■ Material provided
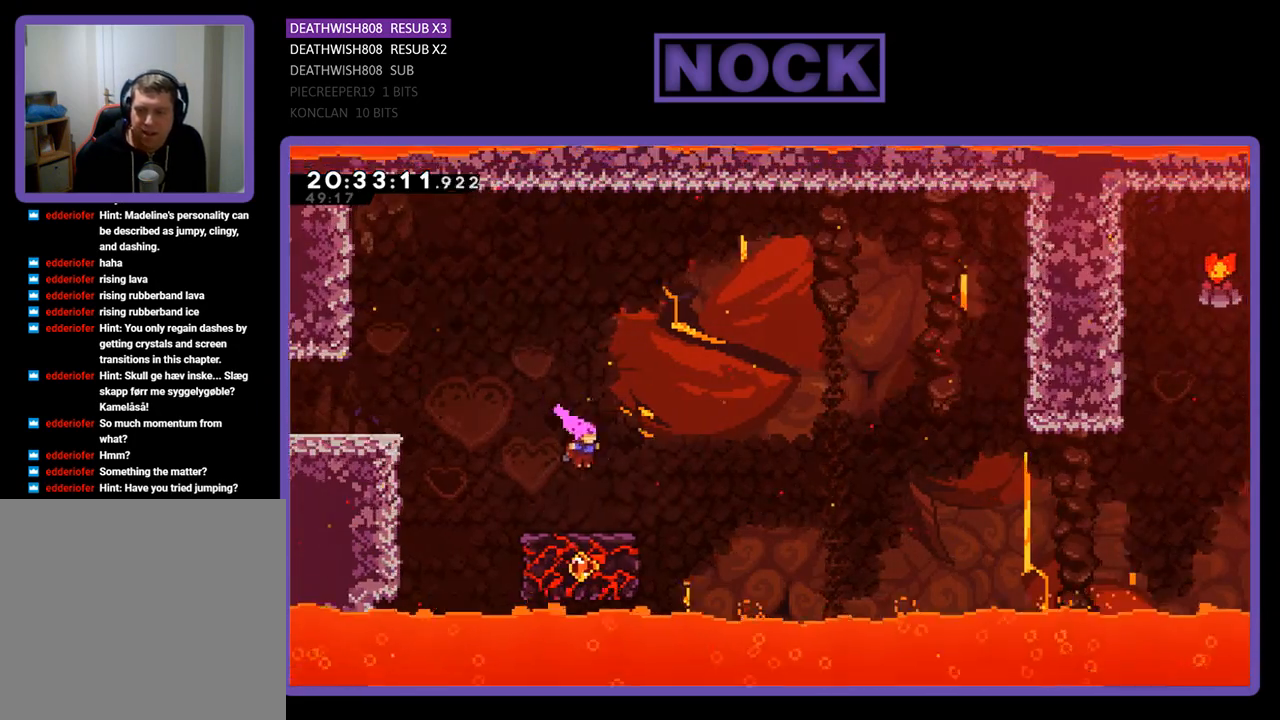
{"buttons": ["CROSS", "R2", "DPAD_RIGHT"], "left_stick": "center", "right_stick": "center", "events": [[33, "DPAD_RIGHT", "up"], [167, "DPAD_RIGHT", "down"], [400, "CROSS", "down"]]}
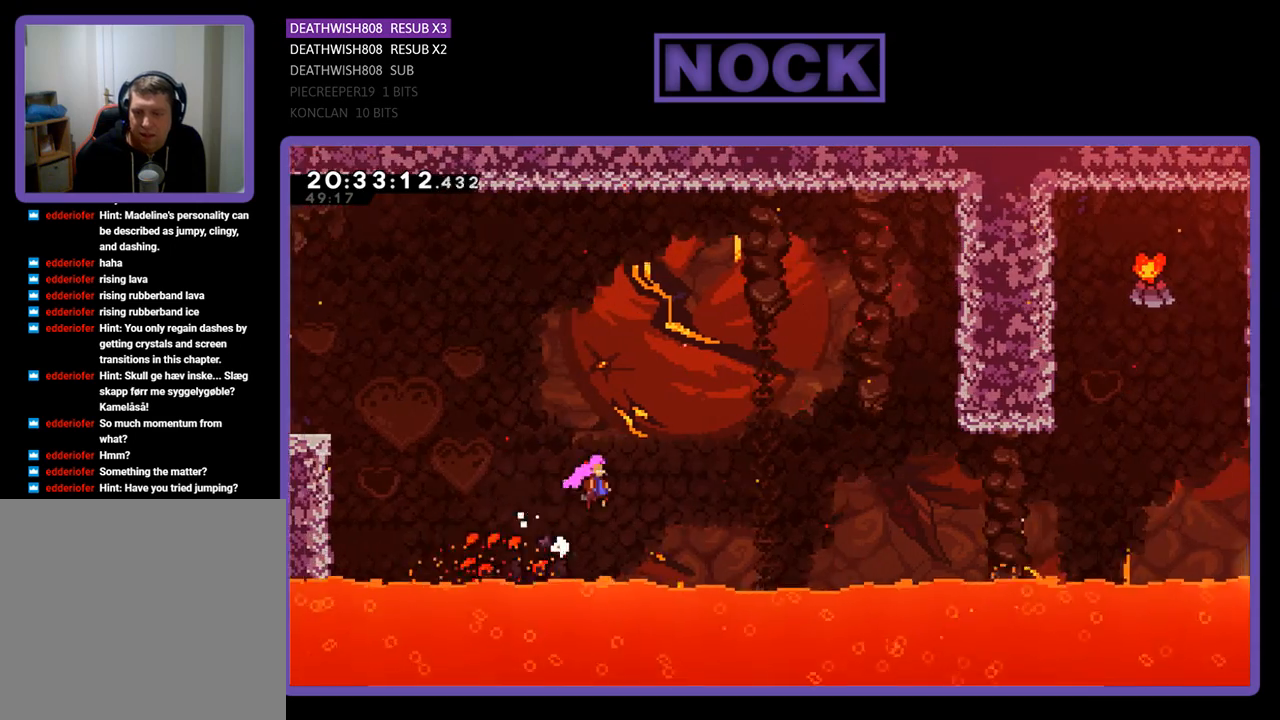
{"buttons": ["R2", "DPAD_UP", "DPAD_RIGHT"], "left_stick": "center", "right_stick": "center", "events": [[400, "DPAD_UP", "down"], [433, "CROSS", "up"]]}
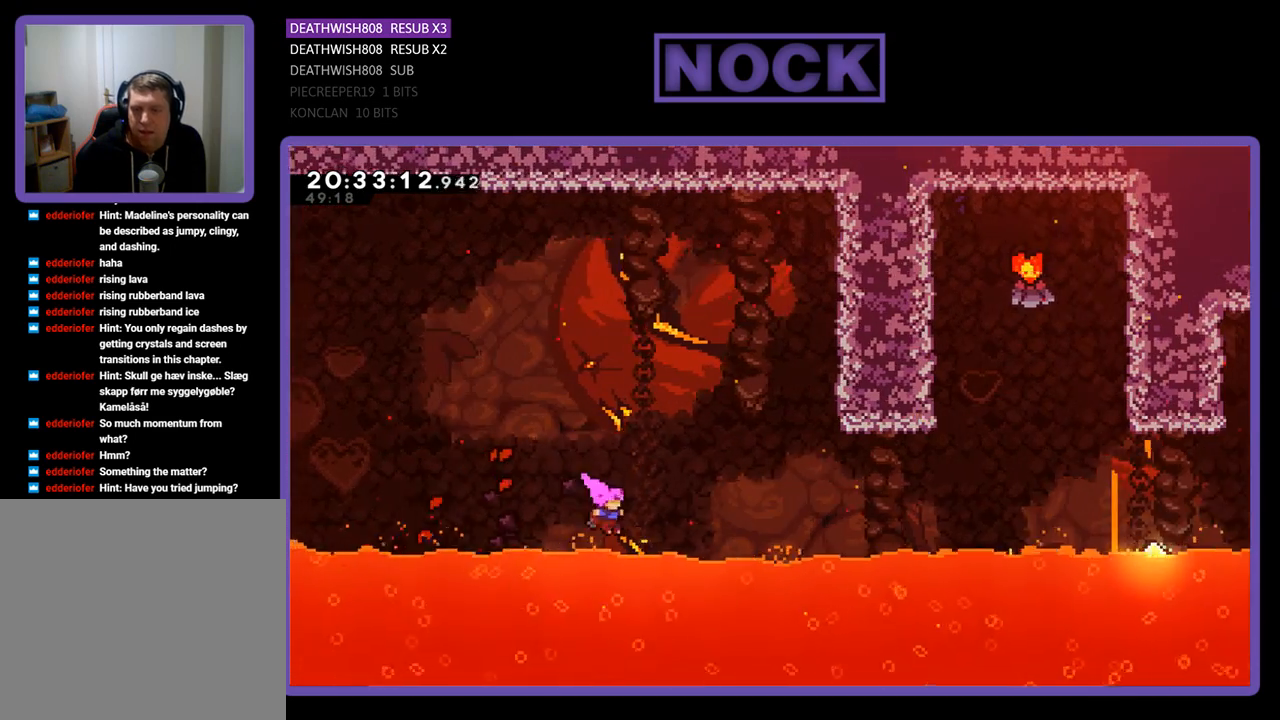
{"buttons": ["CIRCLE", "R2", "DPAD_UP", "DPAD_RIGHT"], "left_stick": "center", "right_stick": "center", "events": [[33, "CIRCLE", "down"], [300, "CIRCLE", "up"], [400, "CIRCLE", "down"]]}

■ What to produce
What is needed is the whole listing again, exactly as written, with the images left out.

■ Solution to this problem
{"buttons": ["CROSS", "R2", "DPAD_RIGHT"], "left_stick": "center", "right_stick": "center", "events": [[33, "DPAD_RIGHT", "up"], [167, "DPAD_RIGHT", "down"], [400, "CROSS", "down"]]}
{"buttons": ["R2", "DPAD_UP", "DPAD_RIGHT"], "left_stick": "center", "right_stick": "center", "events": [[400, "DPAD_UP", "down"], [433, "CROSS", "up"]]}
{"buttons": ["CIRCLE", "R2", "DPAD_UP", "DPAD_RIGHT"], "left_stick": "center", "right_stick": "center", "events": [[33, "CIRCLE", "down"], [300, "CIRCLE", "up"], [400, "CIRCLE", "down"]]}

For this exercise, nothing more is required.